Action item -
Turn the material below into a numbered list with one line per item, skipping blank lines and leaving out the pictures.

Chart understanding data
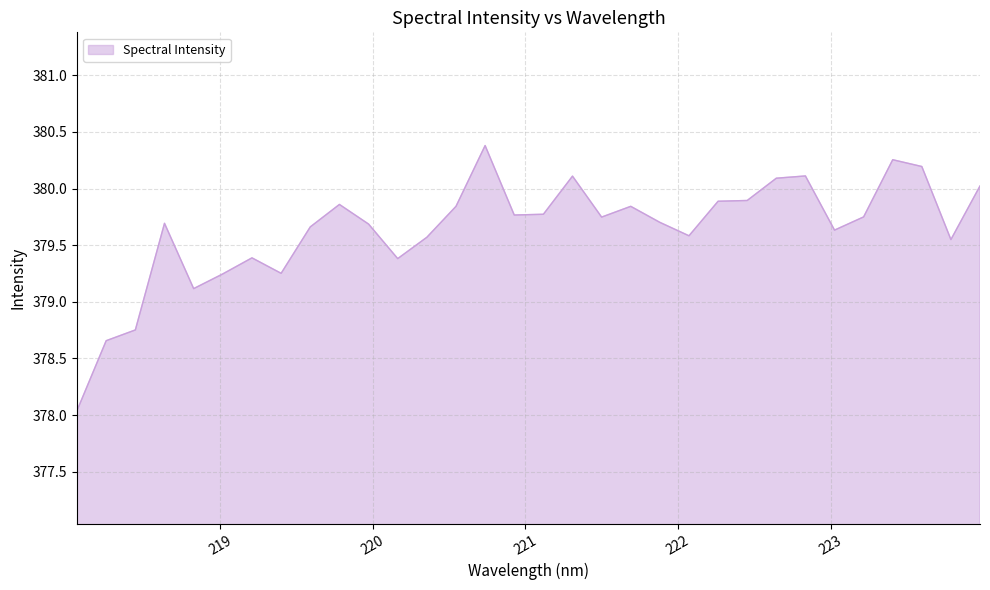

What is the smallest value displayed?

378.0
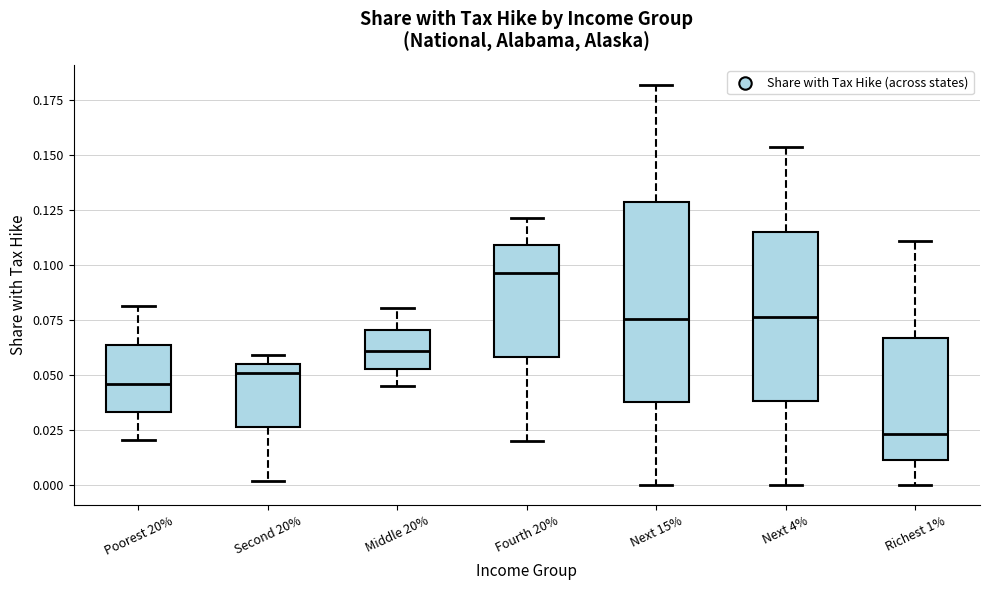

Reading left to right, transcribe this box plot: for each box, give where its median line is, the range the box spans, and where its two whiskers end, as read against the y-axis. The values are not printed on the chart, so give them approximately, as read against the axis.

Poorest 20%: median 0.045, box 0.035 to 0.065, whiskers 0.020 to 0.080
Second 20%: median 0.050, box 0.025 to 0.055, whiskers 0.000 to 0.060
Middle 20%: median 0.060, box 0.055 to 0.070, whiskers 0.045 to 0.080
Fourth 20%: median 0.095, box 0.060 to 0.110, whiskers 0.020 to 0.120
Next 15%: median 0.075, box 0.040 to 0.130, whiskers 0.000 to 0.180
Next 4%: median 0.075, box 0.040 to 0.115, whiskers 0.000 to 0.155
Richest 1%: median 0.025, box 0.010 to 0.065, whiskers 0.000 to 0.110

Written reply -
1. What is the smallest value displayed?
2. 378.0
3. Reading left to right, transcribe this box plot: for each box, give where its median line is, the range the box spans, and where its two whiskers end, as read against the y-axis. The values are not printed on the chart, so give them approximately, as read against the axis.
4. Poorest 20%: median 0.045, box 0.035 to 0.065, whiskers 0.020 to 0.080
5. Second 20%: median 0.050, box 0.025 to 0.055, whiskers 0.000 to 0.060
6. Middle 20%: median 0.060, box 0.055 to 0.070, whiskers 0.045 to 0.080
7. Fourth 20%: median 0.095, box 0.060 to 0.110, whiskers 0.020 to 0.120
8. Next 15%: median 0.075, box 0.040 to 0.130, whiskers 0.000 to 0.180
9. Next 4%: median 0.075, box 0.040 to 0.115, whiskers 0.000 to 0.155
10. Richest 1%: median 0.025, box 0.010 to 0.065, whiskers 0.000 to 0.110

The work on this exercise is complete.